→ **WORK INSTRUCTIONS**
Look through the records below, and copy out every line that holds the string "остатков".

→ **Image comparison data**
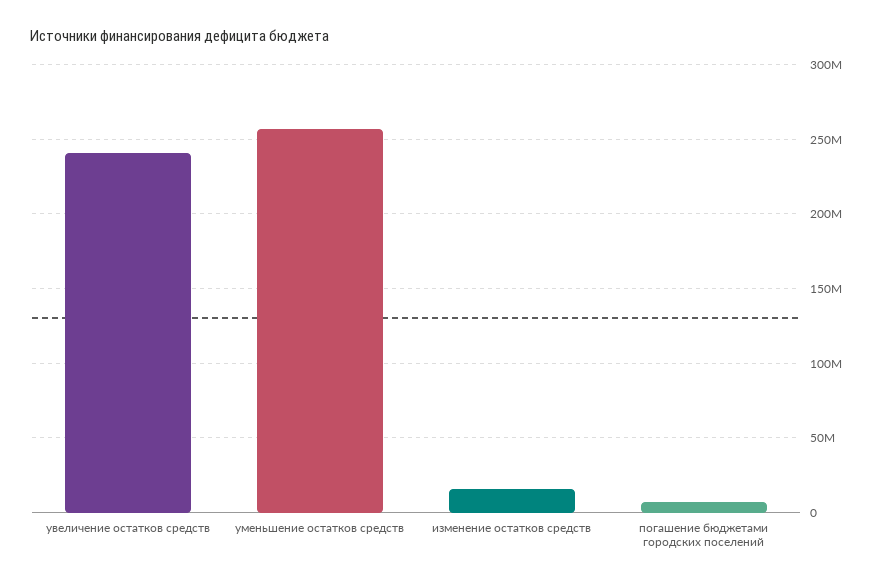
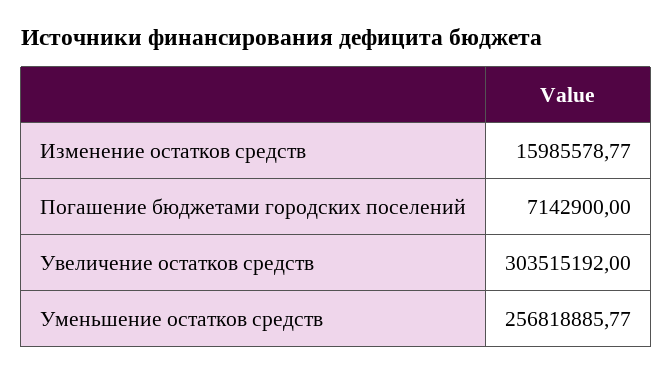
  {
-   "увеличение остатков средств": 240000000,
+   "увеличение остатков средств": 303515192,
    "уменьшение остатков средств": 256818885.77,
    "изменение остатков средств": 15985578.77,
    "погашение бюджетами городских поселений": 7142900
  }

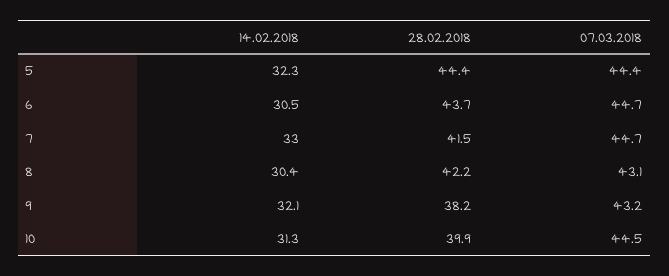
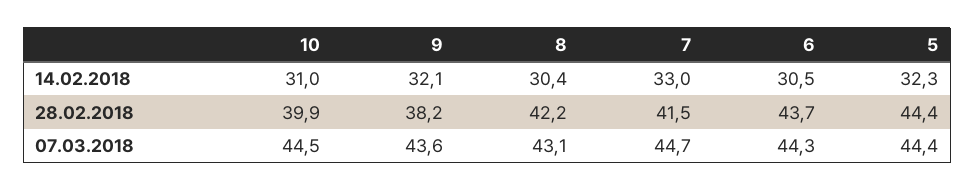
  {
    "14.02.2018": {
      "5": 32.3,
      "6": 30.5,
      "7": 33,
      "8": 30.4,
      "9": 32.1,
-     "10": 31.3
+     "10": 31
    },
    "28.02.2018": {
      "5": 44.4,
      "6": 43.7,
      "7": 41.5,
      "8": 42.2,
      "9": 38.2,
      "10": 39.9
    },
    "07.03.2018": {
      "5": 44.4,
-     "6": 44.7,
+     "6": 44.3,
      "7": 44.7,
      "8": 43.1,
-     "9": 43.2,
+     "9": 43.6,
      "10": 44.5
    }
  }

→ **ANSWER TO THIS PROBLEM**
-   "увеличение остатков средств": 240000000,
+   "увеличение остатков средств": 303515192,
    "уменьшение остатков средств": 256818885.77,
    "изменение остатков средств": 15985578.77,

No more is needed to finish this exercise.